Burkards Dzenis (1879, Dreiliņi, Governorate of Livonia, Russian Empire – 1966, Dayton, Ohio) was a Latvian artist.

==Biography==
Burkards Dzenis was born in the outskirts of Riga and spent his first years in the city. He decided to become an artist because of the impression that two statues at the entrance to his school made on him, early in his life. In 1897 he moved to Saint Petersburg to study to become a sculptor at the Saint Petersburg Art and Industry Academy. There he came in contact with other young Latvian artists, including his own cousin Teodors Zaļkalns and Rūdolfs Pērle, and joined the association of young artists known as Rūķis. He remained a member of the group until 1905. In Saint Petersburg he came in contact with a wider art scene and took influences from both the rich collections of the Hermitage Museum and through temporary exhibitions displaying contemporary art, among them the works of Auguste Rodin. Dzenis subsequently adopted a modern aesthetic and committed himself to the ideals of artistic renewal around the turn of the century. After having obtained his art diploma from the academy in 1905, he spend one year in Paris thanks to a scholarship, and subsequently traveled to Berlin and Moscow. He then returned to Riga where he opened a large and modern atelier and worked as an independent artist. He was also active as an art teacher. From 1910, he regularly exhibited his works at art exhibitions in the city, and took active part in the development of the city's artistic life.
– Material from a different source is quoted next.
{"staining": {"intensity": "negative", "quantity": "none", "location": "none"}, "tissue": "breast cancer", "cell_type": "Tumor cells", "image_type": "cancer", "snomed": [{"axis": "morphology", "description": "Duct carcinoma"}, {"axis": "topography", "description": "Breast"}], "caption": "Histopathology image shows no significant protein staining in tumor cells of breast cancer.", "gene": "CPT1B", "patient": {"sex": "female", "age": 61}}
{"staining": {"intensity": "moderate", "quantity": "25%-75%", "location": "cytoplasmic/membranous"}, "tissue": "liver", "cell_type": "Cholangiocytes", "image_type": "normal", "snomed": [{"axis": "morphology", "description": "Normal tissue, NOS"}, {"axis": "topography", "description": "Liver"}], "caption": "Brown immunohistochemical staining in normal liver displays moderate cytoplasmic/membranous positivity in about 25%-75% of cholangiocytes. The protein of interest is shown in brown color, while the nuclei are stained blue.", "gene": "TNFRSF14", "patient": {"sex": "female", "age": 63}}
Dzenis became an influential member of the Art Academy of Latvia and was director of the Latvian National Museum of Art between 1920 and 1944. Following the Soviet occupation of Latvia, he fled the country to the United States.
Dzenis, his wife, Augusta, and children emigrated to the United States as displaced persons in 1950. They settled in the village of Gettysburg north of Dayton, Ohio where he continued to create works in clay, bronze, plaster of Paris and wood and to teach. In 1958 he moved to Dayton where he lived until his death in 1966.

In 2019 a documentary film was made of Dzenis' life and work.

==Artistic range==
The artistic range of Burkards Dzenis was broad. An educated sculptor, he created not only sculpture in the round but also funerary monuments and portraits, and made designs for monumental memorials. In addition, he also designed jewelry, bank notes, stamps and book bindings. He is also credited with having designed the coat of arms of Latvia although other sources claim it was designed by Vilhelms Krūmiņš and Rihards Zariņš. Dzenis received several both national and international rewards in recognition of his work.